Rebels have killed at least six soldiers in an attack on a military outpost in southeast Central African Republic, the latest reported incident in a decade-long conflict, a local official and a hospital director have said.
Members of an alliance of armed groups known as the Coalition of Patriots for Change (CPC) assaulted a military camp on the outskirts of Bakouma town early on Thursday morning, said a local government official who did not wish to be named for security reasons.
Six soldiers and four rebels were killed, he said.
The attack was confirmed by the head of a hospital in the nearby city of Bangassou, also on condition of anonymity, where bodies and wounded soldiers were taken.

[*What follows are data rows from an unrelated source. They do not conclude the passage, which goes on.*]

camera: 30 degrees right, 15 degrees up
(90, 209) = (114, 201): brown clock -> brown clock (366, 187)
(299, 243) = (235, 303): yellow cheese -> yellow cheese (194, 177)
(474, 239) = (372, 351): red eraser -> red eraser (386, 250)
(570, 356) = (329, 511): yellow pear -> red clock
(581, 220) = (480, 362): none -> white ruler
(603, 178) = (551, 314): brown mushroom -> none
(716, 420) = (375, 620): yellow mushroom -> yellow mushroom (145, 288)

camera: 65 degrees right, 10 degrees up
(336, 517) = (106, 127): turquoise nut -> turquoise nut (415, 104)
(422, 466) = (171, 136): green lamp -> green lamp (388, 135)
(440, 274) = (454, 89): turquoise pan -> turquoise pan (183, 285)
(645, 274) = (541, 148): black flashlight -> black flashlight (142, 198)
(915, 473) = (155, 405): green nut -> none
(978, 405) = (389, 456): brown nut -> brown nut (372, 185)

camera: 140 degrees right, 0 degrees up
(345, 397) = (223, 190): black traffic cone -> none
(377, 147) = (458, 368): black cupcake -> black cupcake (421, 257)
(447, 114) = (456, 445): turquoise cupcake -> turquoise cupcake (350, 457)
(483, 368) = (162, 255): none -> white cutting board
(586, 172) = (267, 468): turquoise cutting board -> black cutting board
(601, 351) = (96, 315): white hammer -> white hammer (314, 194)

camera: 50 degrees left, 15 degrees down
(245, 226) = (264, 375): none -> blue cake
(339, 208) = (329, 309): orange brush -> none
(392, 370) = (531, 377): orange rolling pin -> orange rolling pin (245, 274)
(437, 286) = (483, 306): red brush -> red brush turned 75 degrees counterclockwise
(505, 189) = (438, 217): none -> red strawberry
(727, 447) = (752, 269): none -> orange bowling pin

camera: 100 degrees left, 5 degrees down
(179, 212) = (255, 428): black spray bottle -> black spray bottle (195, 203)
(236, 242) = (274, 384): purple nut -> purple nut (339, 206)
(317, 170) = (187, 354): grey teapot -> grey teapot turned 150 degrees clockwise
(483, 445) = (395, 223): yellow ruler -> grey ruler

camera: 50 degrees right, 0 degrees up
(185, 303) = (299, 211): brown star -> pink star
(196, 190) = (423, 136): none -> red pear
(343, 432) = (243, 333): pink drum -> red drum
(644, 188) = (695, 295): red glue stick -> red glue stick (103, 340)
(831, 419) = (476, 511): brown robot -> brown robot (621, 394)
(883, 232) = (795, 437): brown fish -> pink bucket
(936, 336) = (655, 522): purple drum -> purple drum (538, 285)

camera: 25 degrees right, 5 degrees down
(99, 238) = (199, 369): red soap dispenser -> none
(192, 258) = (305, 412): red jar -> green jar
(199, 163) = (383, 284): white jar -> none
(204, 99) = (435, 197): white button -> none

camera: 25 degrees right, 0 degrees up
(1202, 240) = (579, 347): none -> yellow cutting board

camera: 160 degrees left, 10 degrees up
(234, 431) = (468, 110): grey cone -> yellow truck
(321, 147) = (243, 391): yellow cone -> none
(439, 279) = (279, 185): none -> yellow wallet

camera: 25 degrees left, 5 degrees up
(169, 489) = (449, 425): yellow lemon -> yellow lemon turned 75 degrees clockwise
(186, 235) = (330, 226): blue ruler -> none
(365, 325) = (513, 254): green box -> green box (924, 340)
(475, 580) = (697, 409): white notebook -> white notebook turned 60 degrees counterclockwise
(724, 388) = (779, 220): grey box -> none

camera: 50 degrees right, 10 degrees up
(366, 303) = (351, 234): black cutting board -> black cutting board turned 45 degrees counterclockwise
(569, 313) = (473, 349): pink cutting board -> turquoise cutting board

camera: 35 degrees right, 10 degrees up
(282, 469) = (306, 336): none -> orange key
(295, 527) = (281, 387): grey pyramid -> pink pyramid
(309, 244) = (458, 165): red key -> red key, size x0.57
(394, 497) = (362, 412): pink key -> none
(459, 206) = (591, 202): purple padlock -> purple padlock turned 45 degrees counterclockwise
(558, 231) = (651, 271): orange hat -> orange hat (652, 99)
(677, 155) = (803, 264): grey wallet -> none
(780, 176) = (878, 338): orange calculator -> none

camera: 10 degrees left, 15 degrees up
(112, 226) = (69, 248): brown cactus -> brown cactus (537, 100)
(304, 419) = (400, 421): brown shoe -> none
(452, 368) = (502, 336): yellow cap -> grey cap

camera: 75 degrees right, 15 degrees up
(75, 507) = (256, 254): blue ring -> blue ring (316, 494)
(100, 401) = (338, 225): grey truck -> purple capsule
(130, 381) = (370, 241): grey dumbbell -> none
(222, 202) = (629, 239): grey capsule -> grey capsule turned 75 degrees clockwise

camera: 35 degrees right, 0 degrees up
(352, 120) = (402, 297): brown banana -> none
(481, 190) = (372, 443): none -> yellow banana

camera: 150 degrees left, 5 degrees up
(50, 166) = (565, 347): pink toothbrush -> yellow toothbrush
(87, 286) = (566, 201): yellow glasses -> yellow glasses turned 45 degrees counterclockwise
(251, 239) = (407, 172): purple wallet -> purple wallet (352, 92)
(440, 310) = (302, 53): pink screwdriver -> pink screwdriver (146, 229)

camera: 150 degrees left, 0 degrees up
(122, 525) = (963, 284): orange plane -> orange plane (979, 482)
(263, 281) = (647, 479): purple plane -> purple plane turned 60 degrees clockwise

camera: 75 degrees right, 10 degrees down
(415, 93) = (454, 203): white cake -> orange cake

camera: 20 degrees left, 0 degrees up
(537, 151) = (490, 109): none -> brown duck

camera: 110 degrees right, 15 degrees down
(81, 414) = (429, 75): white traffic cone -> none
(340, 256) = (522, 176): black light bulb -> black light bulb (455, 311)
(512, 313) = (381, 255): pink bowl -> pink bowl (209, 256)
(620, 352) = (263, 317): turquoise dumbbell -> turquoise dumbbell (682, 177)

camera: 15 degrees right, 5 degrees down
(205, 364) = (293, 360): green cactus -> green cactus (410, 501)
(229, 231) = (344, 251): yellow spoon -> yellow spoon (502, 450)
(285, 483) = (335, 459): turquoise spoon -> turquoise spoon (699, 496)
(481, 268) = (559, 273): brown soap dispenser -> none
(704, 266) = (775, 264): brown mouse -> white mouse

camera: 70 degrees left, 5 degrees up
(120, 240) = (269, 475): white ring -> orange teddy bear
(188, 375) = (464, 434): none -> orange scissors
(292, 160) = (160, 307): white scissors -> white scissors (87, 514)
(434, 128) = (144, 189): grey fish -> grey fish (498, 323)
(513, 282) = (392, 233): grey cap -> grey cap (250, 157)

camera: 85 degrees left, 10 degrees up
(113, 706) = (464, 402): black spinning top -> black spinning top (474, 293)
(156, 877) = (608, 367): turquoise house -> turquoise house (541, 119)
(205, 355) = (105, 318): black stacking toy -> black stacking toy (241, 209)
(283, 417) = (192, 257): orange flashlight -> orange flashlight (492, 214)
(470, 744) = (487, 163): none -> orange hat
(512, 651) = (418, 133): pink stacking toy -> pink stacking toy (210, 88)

Mineral-rich Central African Republic has been mired in violence since a coalition of mainly Muslim Seleka rebels deposed then-President Francois Bozize in 2013, sparking reprisals from mostly Christian militias.
In recent years the army, backed by United Nations peacekeepers, Russian and Rwandan troops – has been battling CPC fighters seeking to overturn the outcome of an election in December 2020 that saw President Faustin-Archange Touadéra clinch a second term.
The UN has accused all parties of abuses including summary killings, torture, conflict-related sexual violence and the use of child fighters among others.
It has lost more than 160 peacekeepers in a conflict that has displaced more than one million people.
A Special Criminal Court set up in 2015 to prosecute war crimes committed in the country kicked off its first trial last week.